Three primitives. One curve family.
Identity is Ed25519, encryption is X25519 sealed-box, symmetric AEAD is XChaCha20-Poly1305. All libsodium-compatible. No bespoke constructions, no in-house crypto.
Identity — Ed25519
Every device has a single super_priv / super_pub Ed25519 keypair generated at fd0 init. super_pub is the account identifier (32 bytes, displayed as upIamMlsgn… in base32). super_priv never leaves the device unencrypted; the vault file holds it sealed under each enrolled auth method.
Encryption — X25519 + XChaCha20-Poly1305
For asymmetric flows (sealing the per-scope key to a teammate's card, recovery exports), fd0 derives an X25519 public key from the Ed25519 identity via the standard birational map and uses libsodium-compatible sealed-box. Symmetric encryption (vault body, AEAD-sealed secrets) uses XChaCha20-Poly1305 with 24-byte random nonces and the domain string as the associated data.
YubiKey-PIV X25519
On firmware ≥ 5.7, slot 9d holds an on-card X25519 keypair generated and bound to the card. fd0 wraps the symmetric vault key to that public key via ECDH; unwrap requires the card to perform the ECDH op on-chip.
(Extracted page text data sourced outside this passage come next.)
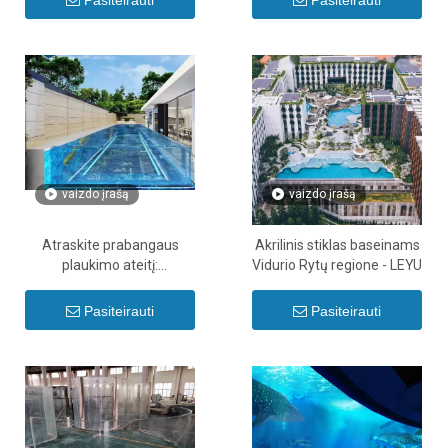
Pasiteirauti
Pasiteirauti
vaizdo įrašą
vaizdo įrašą
Atraskite prabangaus
Akrilinis stiklas baseinams
plaukimo ateitį:
Vidurio Rytų regione - LEYU
Viduriniams Rytams
pritaikyti sūraus vandens
Pasiteirauti
Pasiteirauti
akriliniai baseinai be chloro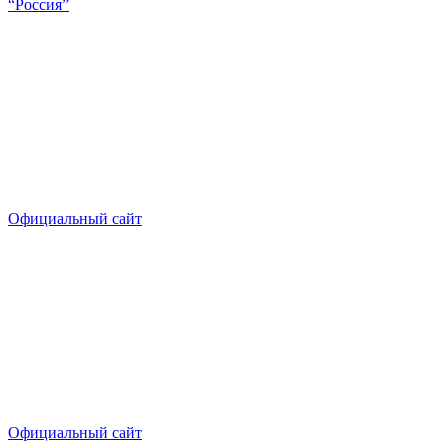
“Россия”
Официальный сайт
Официальный сайт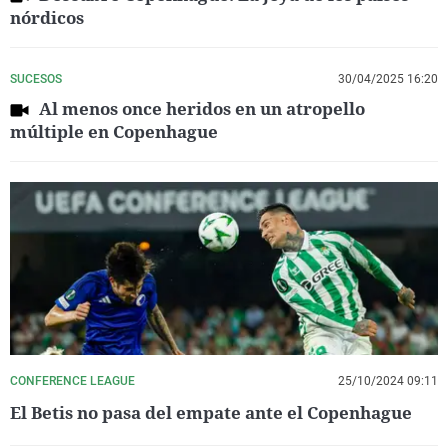
nórdicos
SUCESOS
30/04/2025 16:20
Al menos once heridos en un atropello
múltiple en Copenhague
CONFERENCE LEAGUE
25/10/2024 09:11
El Betis no pasa del empate ante el Copenhague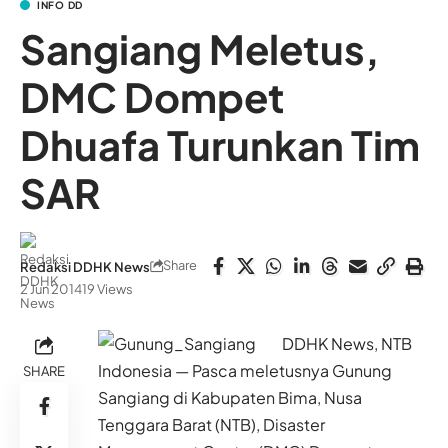
INFO DD
Sangiang Meletus,
DMC Dompet
Dhuafa Turunkan Tim
SAR
Share
Redaksi DDHK News
2 Jun 2014
19 Views
DDHK News, NTB
Indonesia — Pasca meletusnya Gunung
SHARE
Sangiang di Kabupaten Bima, Nusa
Tenggara Barat (NTB), Disaster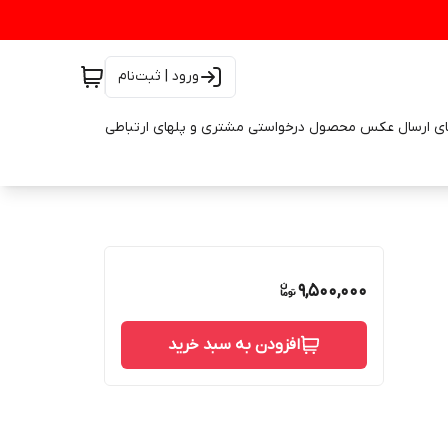
ورود | ثبت‌نام
ای ارسال عکس محصول درخواستی مشتری و پلهای ارتباطی
9,500,000
افزودن به سبد خرید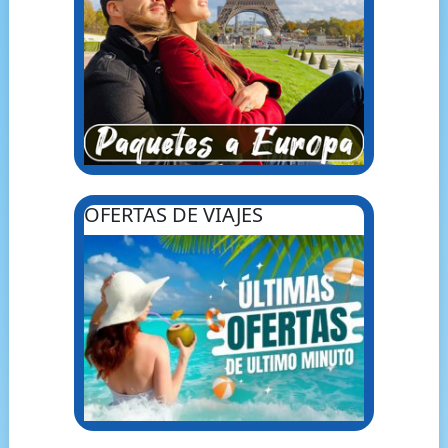
OFERTAS DE VIAJES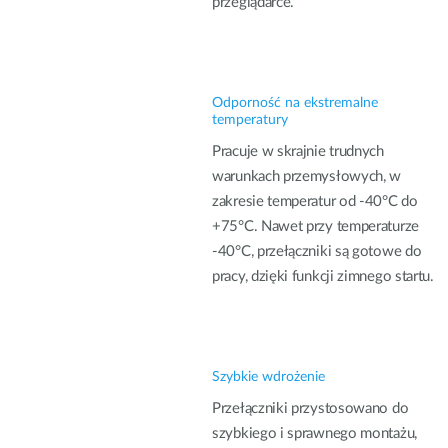
przeglądarce.
Odporność na ekstremalne
temperatury
Pracuje w skrajnie trudnych
warunkach przemysłowych, w
zakresie temperatur od -40°C do
+75°C. Nawet przy temperaturze
-40°C, przełączniki są gotowe do
pracy, dzięki funkcji zimnego startu.
Szybkie wdrożenie
Przełączniki przystosowano do
szybkiego i sprawnego montażu,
The slot private key never leaves the device. Optional touch + PIN policies apply per unwrap.
Determinism vs. malleability
Ed25519 signatures are deterministic. AEAD nonces are random per encryption, so the same plaintext under the same key produces a fresh ciphertext every time — but the determinism of the signature input means two clients signing the same event over the same prev_hash produce byte-identical signatures, simplifying replay detection.